* [Text zur Analyse]
Serie: Schauplätze der Geschichte:Räuber und Gendarm im Agilolfinger-Land

Die bayerischen Herzöge des 7. Jahrhunderts verfolgen einen eigenen Kurs im Spannungsfeld zwischen Frankenkönigen und dem Papst in Rom. Ein Wanderprediger wird zum Opfer der politischen Ränkespiele. Erinnerungen an das Martyrium des heiligen Emmeram gibt es in Kleinhelfendorf, Aschheim und Oberföhring

Von Günther Knoll

Das hätte es sein können: 2005 stieß man bei Straßenbauarbeiten im Ayinger Ortsteil Kleinhelfendorf auf menschliche Knochen und zwar ganz in der Nähe der Marterkapelle des heiligen Emmeram. Wenn das die Gebeine des Heiligen gewesen wären, hätte Aying, das Ausflügler derzeit hauptsächlich des Bieres wegen anlockt, möglicherweise als Wallfahrtsort Karriere machen können. Doch schnell fanden die Archäologen heraus, was manche Ayinger womöglich enttäuschte: Die entdeckten menschlichen Gebeine stammten nicht aus dem 7. Jahrhundert, sondern aus späterer Zeit und gehörten zu einem alten Friedhof. Die sterblichen Überreste Emmerams, der zu Bayerns "Nationalheiligen" gehört wie der heilige Korbinian, ruhen in Regensburg.

Immerhin musste die Legende des Heiligen Emmeram daraufhin nicht umgeschrieben werden. Diese fußt im wesentlichen auf einer Vita, die der Freisinger Bischofs Arbeo im 8. Jahrhundert schrieb. Danach kam der Wanderbischof im 7. Jahrhundert auf seinem Weg nach Pannonien an den Hof des agilolfingischen Bayernherzogs Theodo in Regensburg. Dort missionierte er die Christen in der Umgebung neu. Eines Tages vertraute ihm die Herzogstochter Uta ein Geheimnis an: Sie erwarte ein uneheliches Kind. Um sie zu schützen, riet ihr Emmeram, sie solle ihn selbst als Vater angeben. Bald darauf brach er zu einer Pilgerreise nach Rom auf.

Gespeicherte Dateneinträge
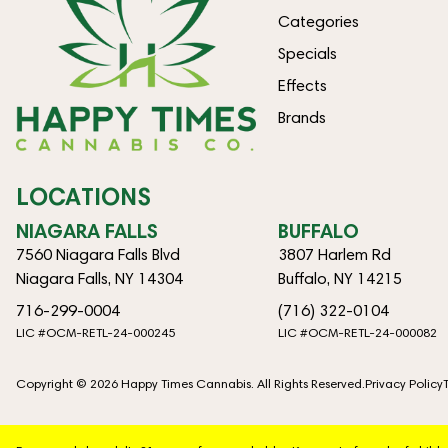
Categories
Specials
Effects
Brands
LOCATIONS
NIAGARA FALLS
BUFFALO
7560 Niagara Falls Blvd
3807 Harlem Rd
Niagara Falls, NY 14304
Buffalo, NY 14215
716-299-0004
(716) 322-0104
LIC #OCM-RETL-24-000245
LIC #OCM-RETL-24-000082
Copyright © 2026 Happy Times Cannabis. All Rights Reserved.
Privacy Policy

* [Anhand der Informationen]
1 – Wo ruhen laut dem Text über den heiligen Emmeram dessen sterbliche Überreste?
2 – Übertragen Sie aus dem Text über den heiligen Emmeram wortgetreu die Passage zwischen „Immerhin musste die“ und „Pilgerreise nach Rom auf.“, beide einschließlich.

* [Übersicht der Lösungen]
1 – In Regensburg.

2 –
Immerhin musste die Legende des Heiligen Emmeram daraufhin nicht umgeschrieben werden. Diese fußt im wesentlichen auf einer Vita, die der Freisinger Bischofs Arbeo im 8. Jahrhundert schrieb. Danach kam der Wanderbischof im 7. Jahrhundert auf seinem Weg nach Pannonien an den Hof des agilolfingischen Bayernherzogs Theodo in Regensburg. Dort missionierte er die Christen in der Umgebung neu. Eines Tages vertraute ihm die Herzogstochter Uta ein Geheimnis an: Sie erwarte ein uneheliches Kind. Um sie zu schützen, riet ihr Emmeram, sie solle ihn selbst als Vater angeben. Bald darauf brach er zu einer Pilgerreise nach Rom auf.